TREADWAY: I think you touched on it right there. Anyone who purchases a home in an upscale zip code, should, by the very nature of that purchase, be a candidate to come to the San Francisco Design Center to furnish their home. But it has to do with all luxury goods. Every consumer who purchases high-end consumer goods, a Mercedes Benz for example is a prospective customer of the Design Center and our marketing partnerships, particularly co-sponsored events, should involve them whenever possible. The Decorator Showcase is a good example, as is our association with The Luxury Marketing Council.

LUXESF: How do you actually define the design district? Where is the perimeter?

TREADWAY: We are the epicenter of that which extends from the north at Brannan, to the east at Seventh Street , to the west at Potrero, to the south at 16 th Street .

LUXESF: Do you feel the community knows the existence of that “district,” or do you think it’s somewhat fuzzy?

TREADWAY: I think it does. Most people who are interested in design certainly know where the district is.
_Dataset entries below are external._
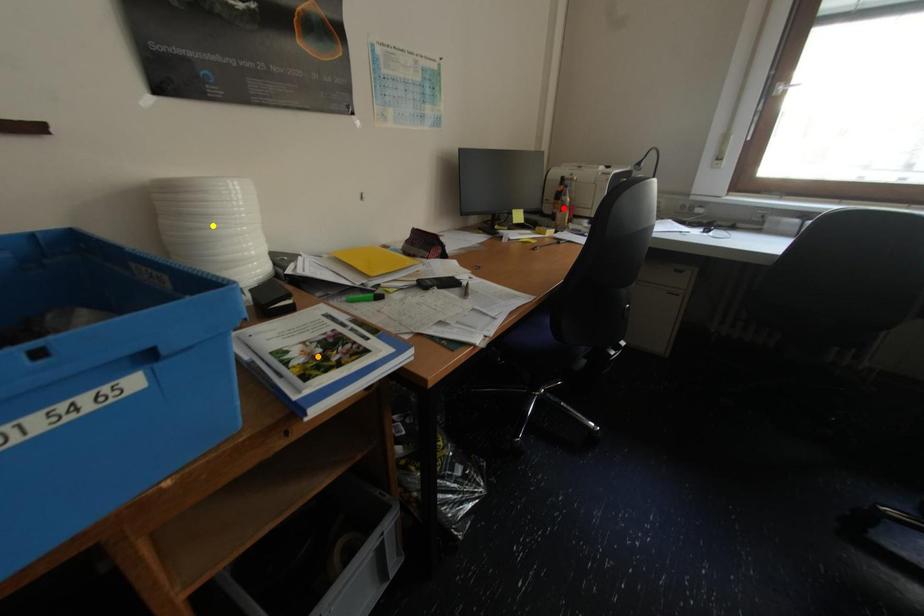
Order these from farthest to nearest:
1. yellow point
2. orange point
3. red point

red point → yellow point → orange point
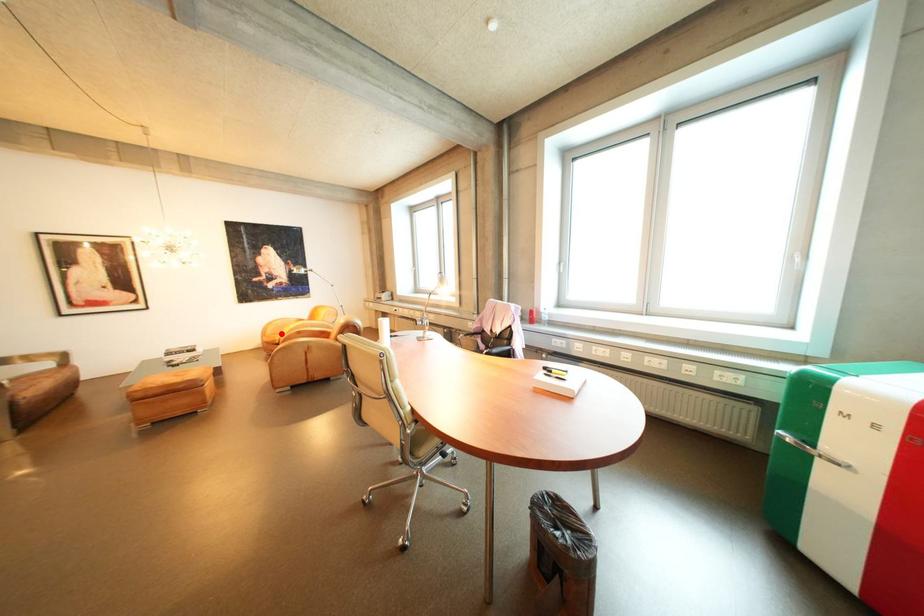
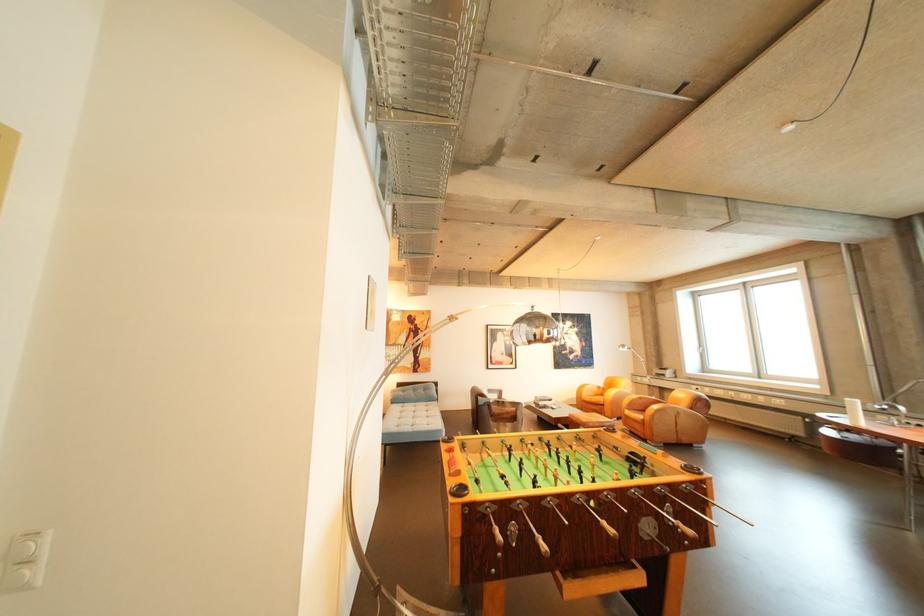
The point at the highlighted location is marked in the first image. Where is the corresponding point in the second image?

(598, 395)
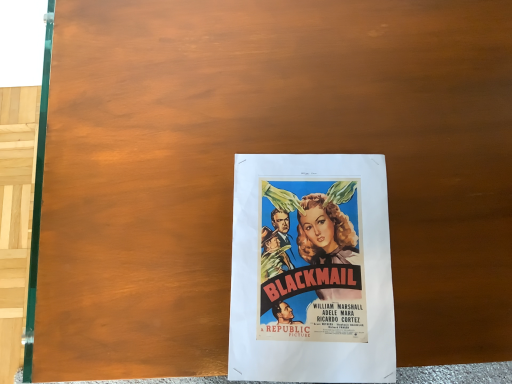
What are the coordinates of `free location to the right of white paper poster at center` in the screenshot? It's located at (452, 230).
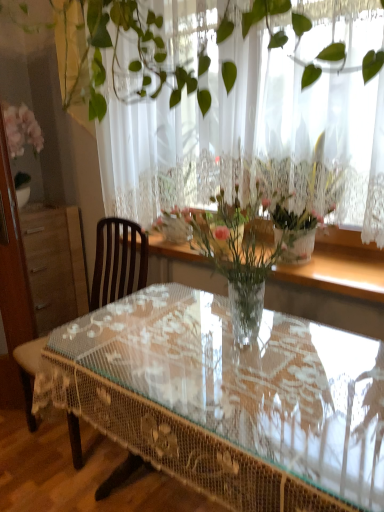
I want to click on free space on the front side of clear glass vase at center, so click(x=274, y=416).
Could we do a better job in terms of promoting it, in terms of creating amenities, to create a sense of place and a destination? There is no question that more needs to be done.

LUXESF: To turn it into a vibrant, pulsating district, what does it need in terms of infrastructure or amenities?

TREADWAY: We are looking to build condominiums with retail stores, additional showrooms, restaurants, etc at street level, with condominium and/or rental housing above. This has worked very well in other “design districts” across the country. Our long-term vision for the area is to create a mixed use district with more activity at night so that there are things to do here after 5:00 PM . That has been happening slowly as more restaurants have moved into the area. But our vision is to bring more housing to the district and attract amenities that will service the people who move into that housing, thereby creating a 24-hour community

LUXESF: How are you defining the luxury customer from the viewpoint of the SFDC, and how important is that customer to your community of showrooms and designers?

TREADWAY: We view the luxury customer through a prism that takes into account a combination of household income, net worth and sophistication in terms of the willingness to spend money on buying home furnishings.

LUXESF: These are not people who are buying from Rooms-To-Go?

TREADWAY: In general, no. Our #1 strength is that we offer in our showrooms what you cannot find anywhere else in the region. And we can complete the dream by customizing whatever it is that someone wants.

LUXESF: Is it fair to say that of the 100 or more showrooms in your two buildings, the majority are selling a higher end product?

TREADWAY: Without question.

LUXESF: What does the future look like for the interior design industry? Any major shifts or trends? Allied with that, where is SFDC headed? What are your future plans, if you can reveal them?

TREADWAY: We think there is a tremendous opportunity for the reasons I mentioned earlier. To begin with, the San Francisco Design Center is one of the best-kept secrets in the Bay Area. On top of that, we have a very affluent and sophisticated population which represents a highly opportunistic base of prospective customers. That leads to a strategy of how we must collaborate with our showrooms to accommodate those high-end consumers when they come into the building without a designer in tow. With so many people interested in buying home furnishings, how do we evolve the business model of both the showroom and the Design Center to accommodate this new emerging consumer group? I think that’s an enormous opportunity, but it’s going to involve change because it cannot be “business as usual.” The old business model of just selling to interior designers and keeping the general public out is not going to work in the future.